Está em curso uma revolução industrial instigante mas assustadora que não entra na agenda da política
Roubo frase desta semana do presidente de Portugal, Marcelo Rebelo de Sousa: "Não podemos querer uma economia 4.0 com políticos 2.0". Vale para Portugal, vale para a União Europeia (o gancho para o discurso do presidente), vale para o Brasil, talvez ainda mais.
Com uma única ressalva: suspeito que a maioria dos brasileiros acha que os políticos da terra não são nem 2.0. Talvez sejam 0.0.
No discurso do qual roubei a frase, Marcelo falava sobre as implicações do que se costuma chamar de quarta revolução industrial e dizia que não adianta estar sempre a falar de inovação e tecnologia com uma classe política do século passado.
O pior é que, no Brasil, não são apenas os políticos que são século 20 (alguns, até anteriores), mas também a agenda.
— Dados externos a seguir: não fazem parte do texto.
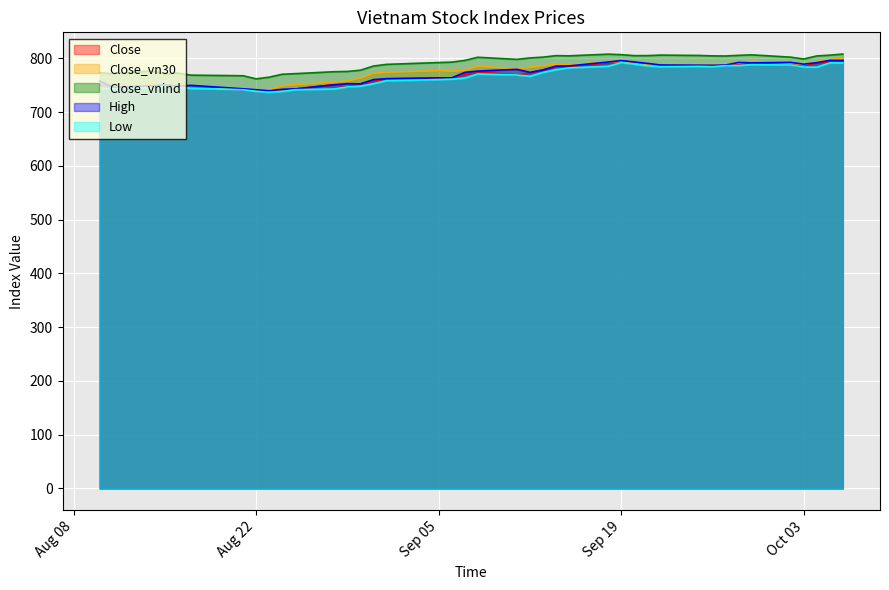

True or false: Close has more than 0 interior local peaks.

True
Reforma da Previdência, por exemplo, o tema que ocupa o noticiário político nos últimos muitos meses, é um assunto que já deveria ter sido encerrado no século passado.
Mais: por necessária e até indispensável que seja uma reforma previdenciária (a que está na pauta ou alguma outra melhor), o fato é que ela não vai preparar o país para o que o presidente português chamou de economia 4.0.
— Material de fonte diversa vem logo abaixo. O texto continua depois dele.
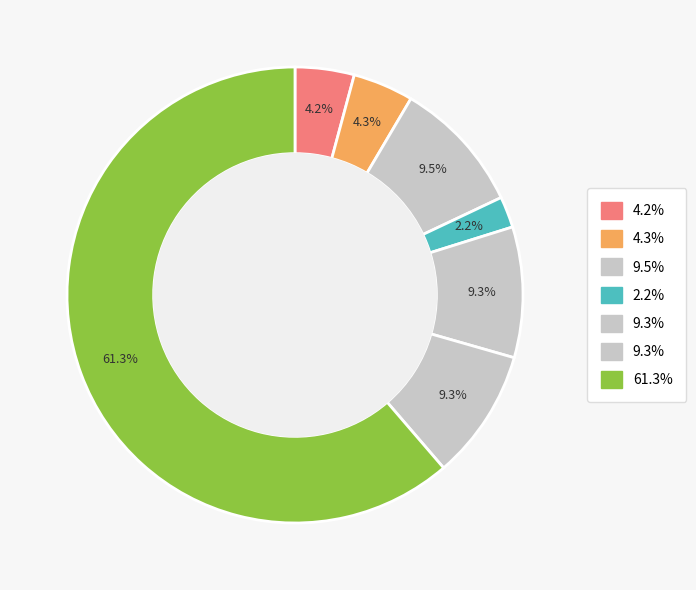

How many slices are in this pie chart?

7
Essa revolução tem, claro, seu lado luminoso, mas também apresenta perigo, como relatado em "World Post", boletim semanal publicado em parceria por "Washington Post" e Instituto Berggruen: "Na medida em que o desemprego se reduz e a pressão para o aumento salarial sobe na era do capitalismo digital, a automação do trabalho por máquinas inteligentes vai se acelerar. Isso, em contrapartida, reforçará uma tendência já em andamento: o divórcio entre emprego e produtividade e criação de riqueza. A desigualdade então se aprofunda na medida em que a riqueza se concentra entre aqueles que detêm os robôs, por assim dizer, enquanto aqueles que só têm o trabalho para vender crescentemente se esfalfam para conseguir uma renda para viver por meio de bicos precários".
Esse é apenas um dos ângulos da economia 4.0. Eu adoraria que a academia brasileira e os institutos de estudos dos partidos promovessem debates como o que está agendado para terça-feira (13) pelo Royal Institute of International Affairs, mais conhecido como Chatham House, em Londres.
Chama-se "Capitalismo sem capital - A ascensão da economia intangível". O debate girará em torno do que a Chatham House chama de "silenciosa revolução" ocorrida já no início do século: o fato de que as maiores economias desenvolvidas começaram a investir mais em ativos intangíveis --como design, marcas, software e pesquisa e desenvolvimento-- do que em ativos tangíveis, como maquinaria, prédios e computadores.
O título do debate foi tirado de livro recente lançado por Jonathan Haskel e Stian Westlake (os dois debatedores), no qual chamam a atenção para o fato de que a ascensão de ativos intangíveis é "uma das causas pouco analisadas de fenômenos como desigualdade econômica ou estagnação da produtividade".
Nada disso entrou na pauta dos políticos brasileiros. Não merecem portanto nem o rótulo de "políticos 2.0". Vamos ficar mais e mais para trás.